Revertir esta situación es una tarea inaplazable, en la que toda la sociedad está interpelada. No hay ámbito de interacción humana que no deba revisar sus hábitos y costumbres, las prácticas escritas y las ocultas, sobre las que se tejen las relaciones entre hombres y mujeres, porque todas ellas parten de la desigualdad estructural que padecemos. Lo mismo nos ocurre en el ámbito individual, porque todos y cada uno de nosotros y nosotras podemos ser parte activa de la solución; de no hacerlo, debemos asumir que somos parte del problema.

Como Institución, como representantes de la ciudadanía y como depositantes de su confianza para articular las herramientas de las que debemos dotarnos para asegurar la convivencia, la Diputación Foral de Gipuzkoa ha fijado su objetivo en el fomento de una cultura que enfrente el miedo, tanto personal, como el colectivo. Por ello, trabajamos ofreciendo herramientas concretas que hagan frente a la violencia y a los prejuicios que la sostienen.

Nuestro compromiso es claro: no queremos en nuestras ciudades y pueblos niñas, jóvenes y mujeres obligadas a ser valientes; no queremos chicos, jóvenes y hombres que repitan patrones violentos. Queremos ciudades y pueblos seguros y amigables para todas y todos.

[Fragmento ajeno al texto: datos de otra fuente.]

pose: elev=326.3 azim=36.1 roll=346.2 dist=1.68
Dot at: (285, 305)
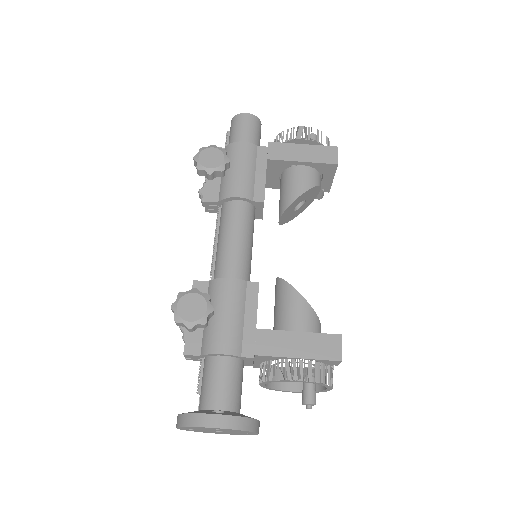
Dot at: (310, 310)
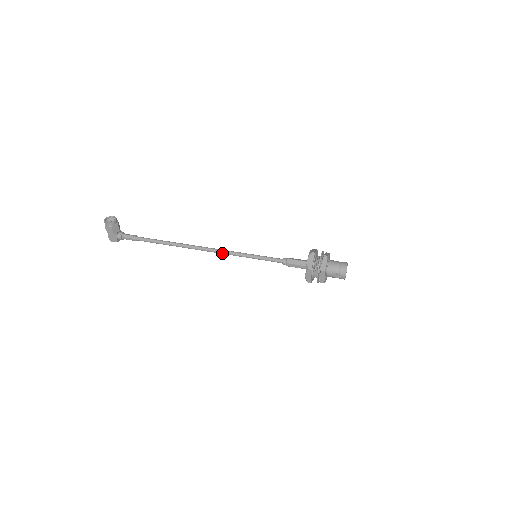
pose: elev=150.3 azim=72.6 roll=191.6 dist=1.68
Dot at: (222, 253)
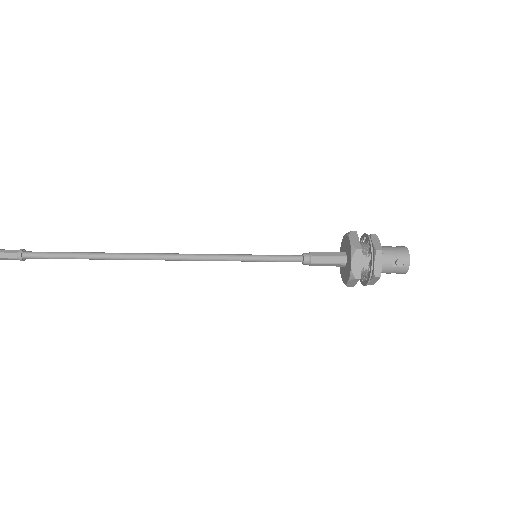
Dot at: (195, 258)
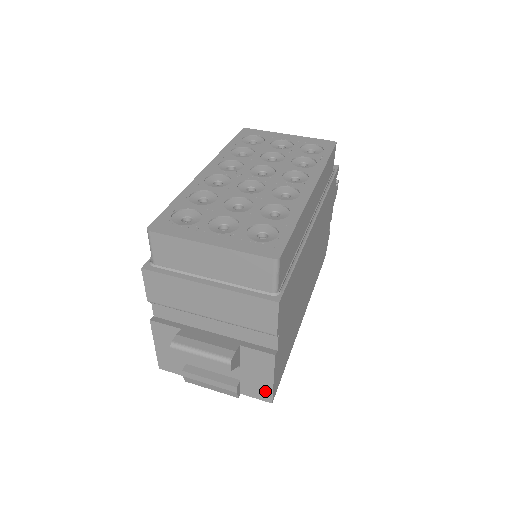
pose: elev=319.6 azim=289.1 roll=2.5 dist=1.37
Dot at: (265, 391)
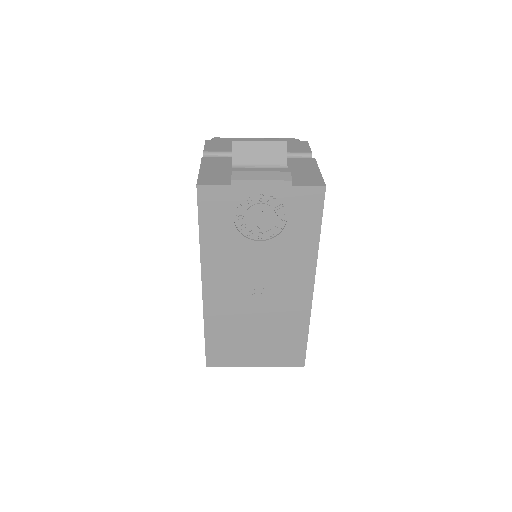
Dot at: (316, 179)
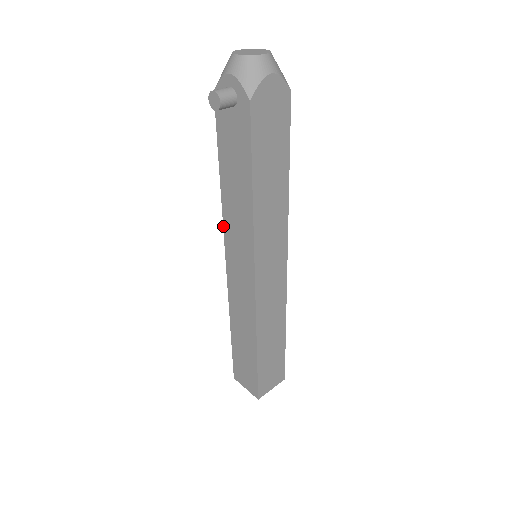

Tras la aprobación el pasado año el Plan Aurre! I Plan Foral para enfrentar la Violencia contra las Mujeres, recientemente hemos aprobado el Protocolo Institucional de Repuesta Pública ante la Violencia contra las Mujeres, con un doble objetivo. Por un lado, atacar los prejuicios y dar forma a un modelo de respuesta que, simultáneamente, denuncie y active, y por otro, ofrecer cauces de expresión de rechazo y de acción a la sociedad. Hemos desarrollado normas y planes pioneros para hacer frente a la violencia contra las mujeres, y con este Protocolo, ofrecemos una herramienta más para encauzar la expresión y la acción, tanto internamente, activando y sistematizando los mecanismos internos de la propia Institución, como externamente, aportando al conjunto de la sociedad acciones y canales para su participación.

El miedo, la violencia y la desigualdad son límites para la libertad, individual y colectiva, de todas las mujeres, y por lo tanto, de toda Gipuzkoa. No podemos permitirnos vivir en una sociedad que prescinde de la ciudadanía plena de la mitad de su población, y a eso nos enfrentamos cuando hablamos de la violencia contra las mujeres. Frente al miedo sistemático, trabajemos por construir la libertad colectiva.

Estamos frente al mayor desafío de nuestra generación, porque estamos frente a la oportunidad histórica de construir un mejor futuro para toda Gipuzkoa.